Italy's Agenzia delle Entrate ruled that a planned corporate restructuring involving intragroup share transfers and an asymmetric spin-off does not constitute tax abuse under Article 10-bis of Law 212/2000, according to Response 107/2026 issued May 25.
The ruling addresses a complex reorganization by holding company Alfa and its subsidiaries Beta and Gamma, designed to resolve management deadlock between two family shareholder groups. The restructuring involves Beta selling its Gamma shares to Alfa at market value under the participation exemption regime, followed by Alfa's asymmetric spin-off creating two new companies (Newco1 and Newco2) owned by different family members.
Tax Neutrality Analysis
The agency found no improper tax advantage from applying Article 173 TUIR's tax neutrality provisions to the spin-off. The restructuring allows each family group to pursue separate business activities — Group 1 continuing in sector X through Alfa, while Group 2 focuses on sector Y and real estate through the new entities. Assets transferred include residential and commercial properties, garages, and cash distributions totaling several million euros.

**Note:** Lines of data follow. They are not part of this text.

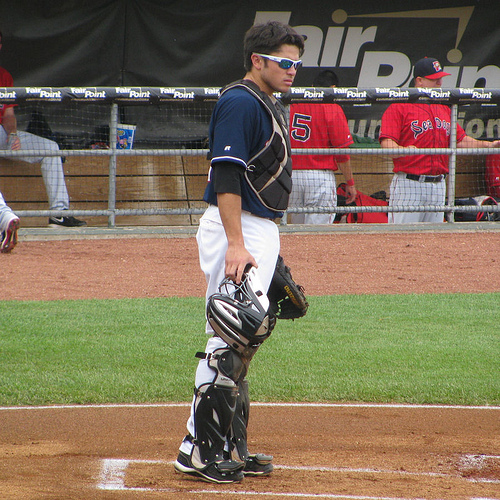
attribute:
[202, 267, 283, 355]
helmet — silver, black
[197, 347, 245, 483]
knee and shin pads — black, silver, protective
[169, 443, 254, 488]
sneakers — black, white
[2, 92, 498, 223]
chainlink fence — gray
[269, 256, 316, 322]
baseball glove — black, yellow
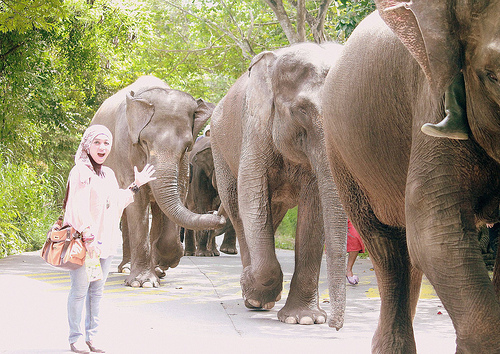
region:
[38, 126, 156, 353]
a woman with her mouth wide open.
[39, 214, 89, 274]
a brown purse.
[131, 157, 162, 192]
an open human hand.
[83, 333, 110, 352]
the left shoe of a woman.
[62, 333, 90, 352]
the right shoe of a woman.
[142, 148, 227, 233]
an elephants trunk.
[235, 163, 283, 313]
the right front leg of an elephant.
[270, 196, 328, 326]
the left front leg of an elephant.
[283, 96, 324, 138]
the right eye of an elephant.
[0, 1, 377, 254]
a forest filled with green plants.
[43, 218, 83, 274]
the brown bag on a woman's shoulder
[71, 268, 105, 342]
blue jeans on a woman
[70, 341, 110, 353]
a pair of flat shoes on a woman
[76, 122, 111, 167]
a woman with a scarf over her hair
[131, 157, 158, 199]
a woman's open left hand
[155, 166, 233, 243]
an elephant's trunk bent to the right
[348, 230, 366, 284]
the red shorts on a person behind an elephant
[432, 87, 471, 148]
a black boot on a person's foot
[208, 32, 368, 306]
an elephant walking between two other elephants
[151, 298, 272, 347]
a concrete path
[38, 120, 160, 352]
Woman showing excitement on her face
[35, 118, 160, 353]
woman holding shoulder bag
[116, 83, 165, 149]
Folded brown elephant's ear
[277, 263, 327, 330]
Elephant's foot on concrete walk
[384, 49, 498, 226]
Dangling elephant rider's foot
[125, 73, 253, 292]
Small elephant following in the distance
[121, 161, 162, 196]
Bracelet on a woman's wrist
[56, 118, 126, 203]
Woman wearing a headscarf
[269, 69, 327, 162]
The eye of an elephant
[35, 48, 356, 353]
Woman standing near elephants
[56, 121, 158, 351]
A woman with her head wrapped standing by elephants.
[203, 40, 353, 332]
The second elephant in the sequence.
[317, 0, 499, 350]
The first elephant in a sequence of elephants.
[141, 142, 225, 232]
A long curved trunk on the third elephant.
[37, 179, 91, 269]
A woman's purse.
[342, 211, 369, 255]
A red cloth on a person walking to the right of elephants.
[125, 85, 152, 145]
An elephants right side ear.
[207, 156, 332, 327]
Three visible legs on the second elephant.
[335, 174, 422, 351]
Back legs of the first elephant.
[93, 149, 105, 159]
Open mouth of a woman with her hand in the air.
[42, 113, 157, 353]
woman who is surprised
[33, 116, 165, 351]
woman with kerchief and purse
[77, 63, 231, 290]
grey elephant flapping ears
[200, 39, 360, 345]
grey elephant with long trunk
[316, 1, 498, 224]
elephant giving a ride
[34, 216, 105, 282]
brown and tan striped purse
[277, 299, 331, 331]
elephant toes with white nails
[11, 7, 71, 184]
yellow green leaves near elephants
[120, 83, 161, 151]
flapping ear on a gray elephant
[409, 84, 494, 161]
green boot near an elephant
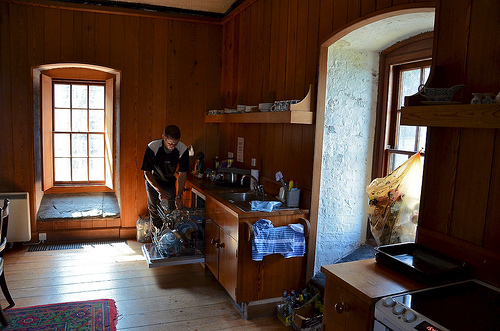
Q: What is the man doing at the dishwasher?
A: Placing dishes in dishwasher.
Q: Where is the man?
A: Kitchen.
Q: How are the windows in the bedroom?
A: Arched with no shades.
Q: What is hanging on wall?
A: A bag.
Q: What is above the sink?
A: Dishes.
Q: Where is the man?
A: In the kitchen.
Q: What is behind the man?
A: Window.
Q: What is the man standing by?
A: A window.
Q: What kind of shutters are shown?
A: Wooden.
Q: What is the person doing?
A: Filling a dishwasher.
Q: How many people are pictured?
A: One.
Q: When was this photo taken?
A: During the daytime.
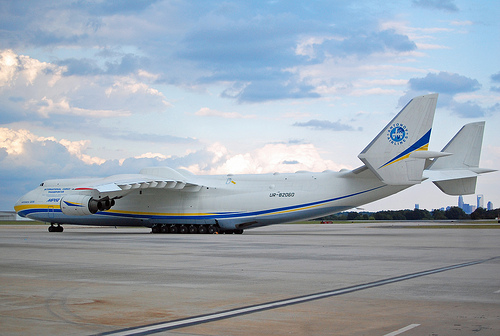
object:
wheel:
[48, 226, 55, 232]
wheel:
[57, 226, 63, 231]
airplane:
[13, 92, 497, 234]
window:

The agency emphasized that tax neutrality applies only when spin-offs facilitate genuine business reorganization rather than creating "mere holding" structures to indefinitely defer taxation. The applicants provided business plans demonstrating active commercial exploitation of transferred assets, satisfying this requirement.
VAT and Registration Tax
For VAT purposes, the spin-off falls outside the tax scope under Article 2(3)(f) of DPR 633/1972, which excludes asset transfers from corporate reorganizations. The share transfer qualifies for VAT exemption under Article 10(1)(4) as a securities transaction. Registration and mortgage taxes apply at fixed rates under existing provisions for corporate restructurings.
Context
This ruling reinforces Italy's approach to distinguishing legitimate business reorganizations from tax avoidance schemes. The decision aligns with established precedent requiring genuine commercial substance behind corporate restructurings to qualify for tax neutrality, while confirming that family succession planning and operational separation constitute valid business rationales for such transactions.